Kevin Lalande, who founded two companies before attending business school, said he joined Austin Ventures in 2000 because it had a “better brand than any at the time” and was a great place to learn how to identify promising startups.
But the next year, Austin Ventures raised a $1.5 billion fund — only the sixth $1 billion-plus venture fund at the time. Lalande said that was a mistake, one that is still made today. It raised too much money and couldn’t keep up its performance, even with its respected brand and talent.
“That’s a lesson that the industry seems to have gotten better at over the last few years or over the last couple of decades, but then it constantly regresses. There is an assumption that somehow if you can raise a bigger fund, it must mean you have a better track record, or a better firm, or a better brand,” Lalande said.
“You don’t want to be too small, subscale and sort of relegated to the minor leagues. But in venture in particular, bigger is not better, better is better. And once you have a fund of a sufficient size, if it’s much bigger than that, it gets statistically more and more difficult to generate great returns,” he explained.
Lalande, who founded healthcare and life sciences-focused Santé Ventures in 2006, continues to ask himself: how big is too big for a fund? The firm published research in 2011, updated it in 2018 and released another report on Thursday answering that question again.

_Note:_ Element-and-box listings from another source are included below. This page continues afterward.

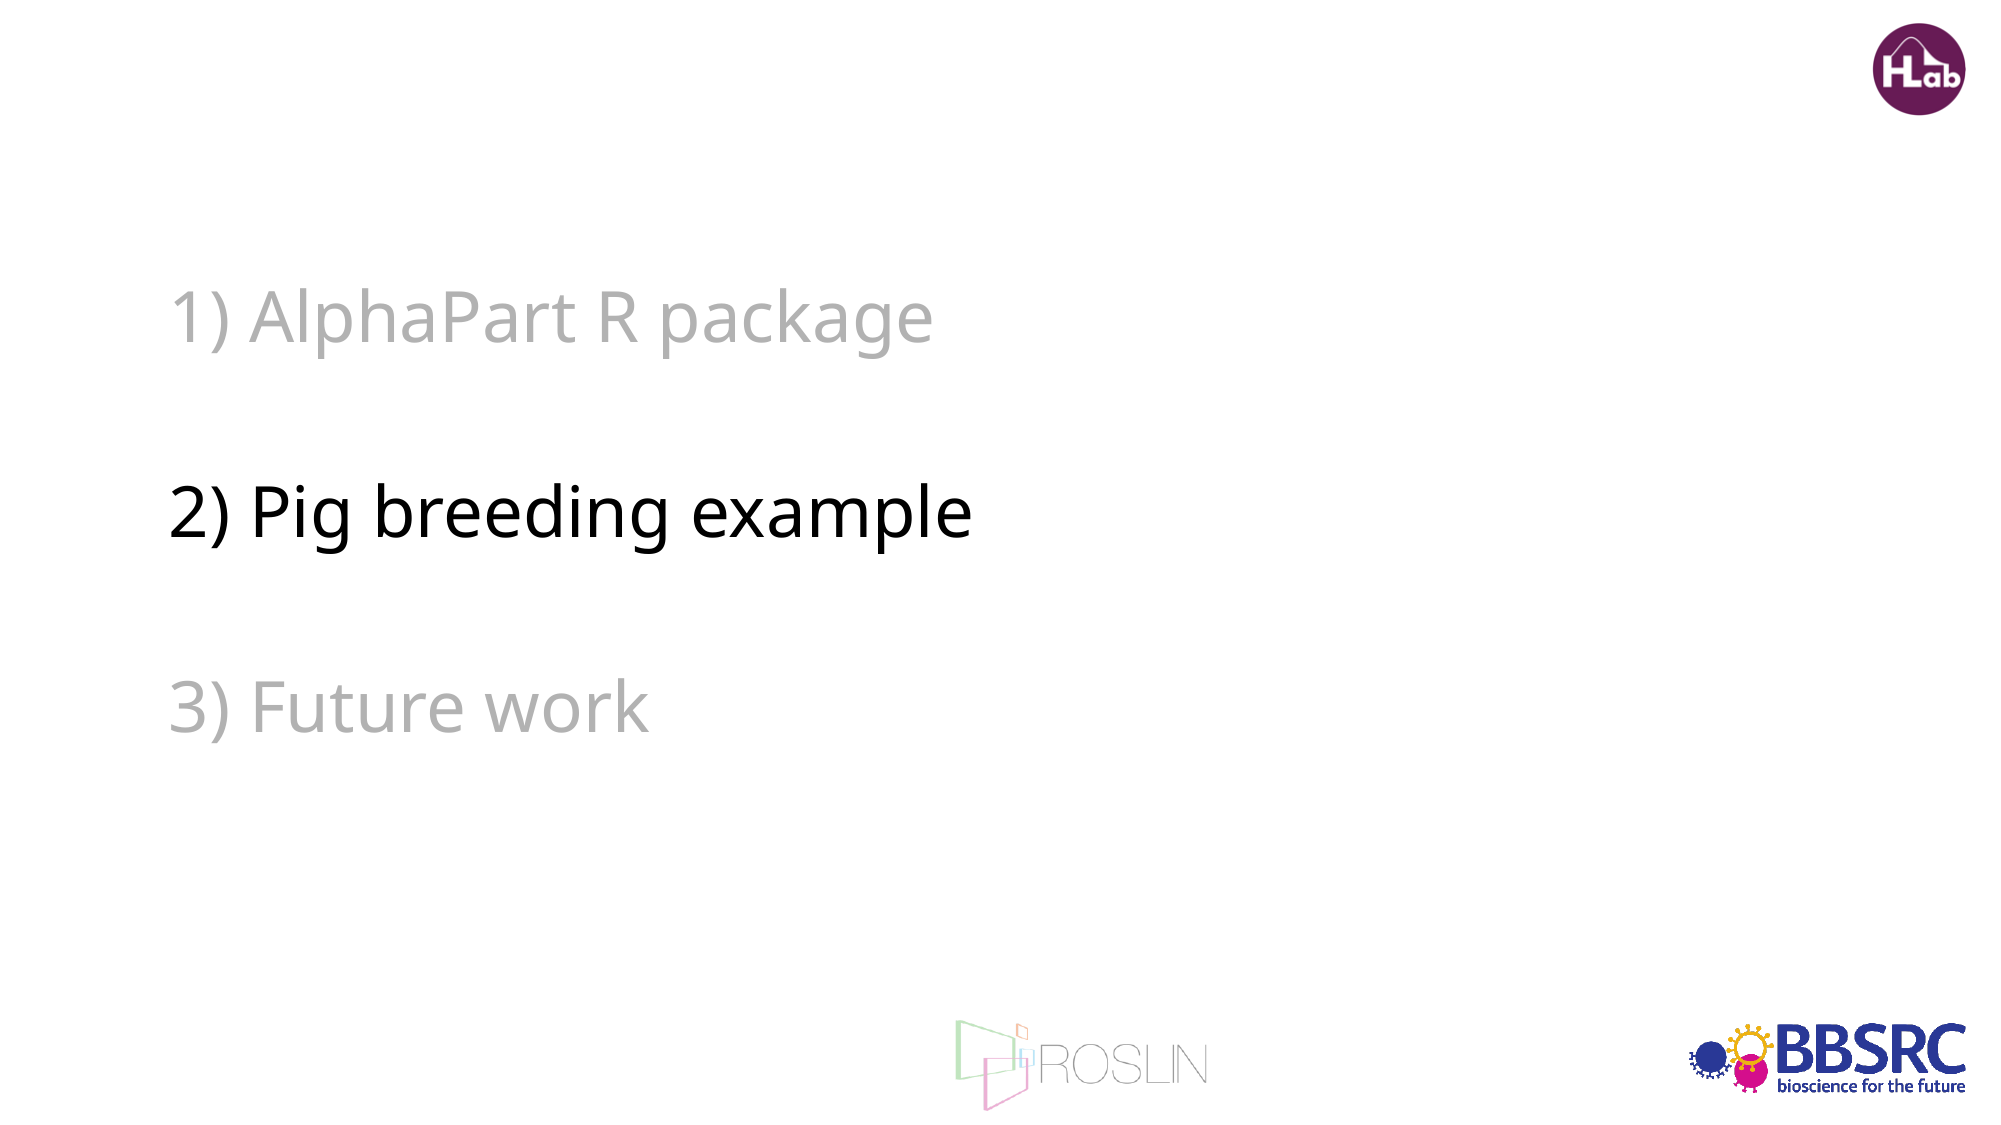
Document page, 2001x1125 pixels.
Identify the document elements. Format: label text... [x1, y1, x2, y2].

picture [1872, 21, 1966, 116]
picture [948, 985, 1220, 1125]
text_box 1) AlphaPart R package 2) Pig breeding example 3) Future work [83, 176, 1966, 975]
picture [1687, 1020, 1966, 1099]
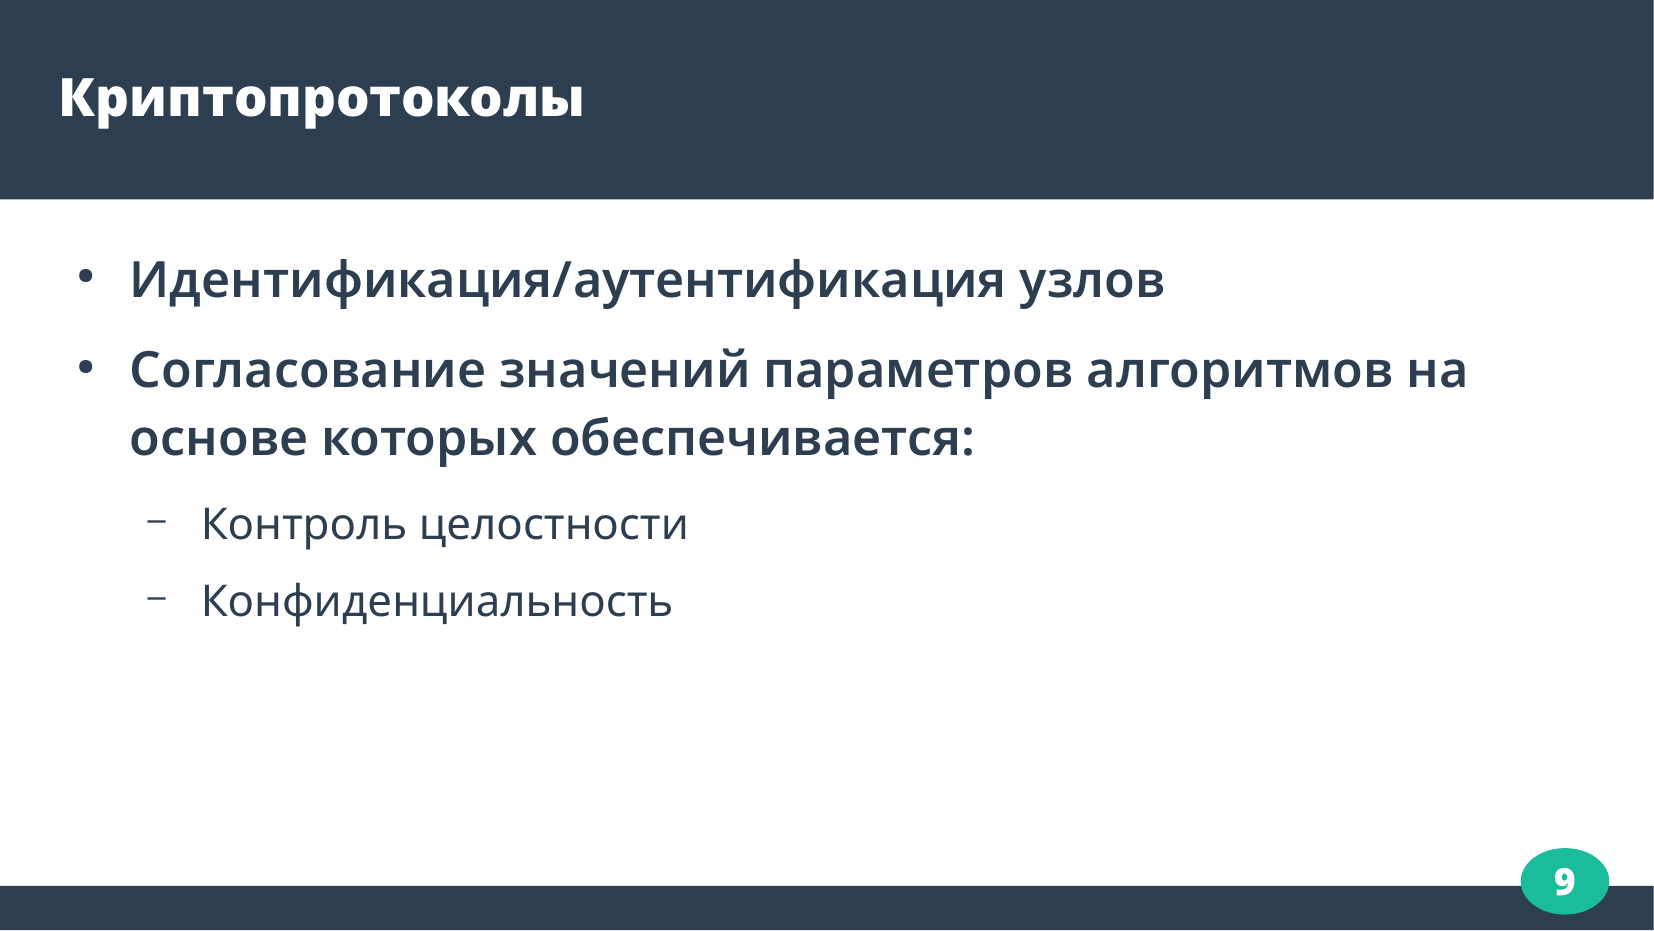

As a small firm, Santé Ventures clearly has an interest in the answer, but its analysis is based on publicly available data.
Although the amount of venture capital funneling into huge funds has increased, the performance of the largest ones, with the presumed advantages of scale, brand, and experience, has lagged smaller ones.
Only 17 percent of venture funds larger than $750 million have returned to investors more than 2.5-times the total value to paid-in capital, after fees and expenses. Meanwhile, 25 percent of funds smaller than $350 million achieved the same, according to an analysis of PitchBook data on more than 1,300 funds dating back to 1978 by Santé. Put another way: a smaller fund is roughly 50 percent more likely to return more than 2.5-times TVPI than a large one.
Other research also reveals the difference between small and big fund performance. Revere, a platform investors use to discover and perform due diligence on more than 250 early-stage venture firms with relatively small funds, found that its group of small VCs outperform larger peers. When comparing the TVPI of its median and top-quartile managers, Revere said they routinely beat groups of the most respected and known VCs that tend to have large funds and are recommended by investment consultants.
The performance gap between small and large funds is even wider when considering the cumulative internal rate of return. Larger funds have an average IRR of 9.7 percent, compared to the average 17.4 percent IIR of smaller ones, according to the Santé report.
Santé’s latest research supports the firm’s decision to stay a certain size. Today, it manages a total of $800 million in assets across four venture funds and a hedge fund strategy. It plans to close its fifth fund early next year.
“I genuinely think this is the best way that venture should be organized and practiced. If Sante didn’t exist, I still think this is the right way for venture and it’s something that I’m passionate about,” Lalande said.
The largest funds are facing harder times in 2024, too, observers say. Historically low interest rates for the decade leading up to last year distorted the venture ecosystem. Deal volume and valuations climbed to stratospheric levels in 2020 and 2021 and supported the huge funds along the way. In 2021, 1,397 U.S.-based venture funds raised $157.8 billion and in 2022, 1,057 funds raised $168.3 billion (more than twice the number of funds and more than four times the capital raised 10 years ago), according to PitchBook. Now, higher interest rates and a slower economy have made fundraising hard; half way through 2023, just 197 funds raised $27.6 billion.
But even while there is less money raised and being invested, deals are happening. They are just smaller. There will be 2,186 venture investments in companies in 2023, up from 2,071 last year, based on the first half of the year and PitchBook’s projections. But just $40 billion is projected to be invested in 2023, far below the $56.6 billion invested last year and the more than $80 billion invested in 2021. Late-stage and growth funds are having the most trouble raising and putting their capital to work because of the gap between them and startups on valuation, VCs say.
“As much as everybody’s talked about how venture capital activity has slowed, it’s because 2020 and then 2021 were preposterous. A lot of these companies do need to just go away because there’s too many of them and they are too marginal,” Lalande said about VC firms big and small.
Jack Selby, managing director at Peter Thiel’s family office, Thiel Capital, and a managing partner at AZ-VC, a Phoenix-based venture firm that has raised a $110 million fund targeting early-stage companies, also predicts there will be a culling of VC firms next year. The estimated 10,000 VC firms globally could shrink to 7,000 soon “and look out below,” Selby said.
There are going to be “zombie” funds that don’t have the ability to raise new capital, struggle to draw their commitments from investors, and just get by on their management fees and hope markets reverse course.
“It wouldn’t surprise me when we truly reach the bottom, the numbers down to two or three [thousand],” Selby said about the number of VC firms. “I think there’s a long way to go and it’s just getting started.”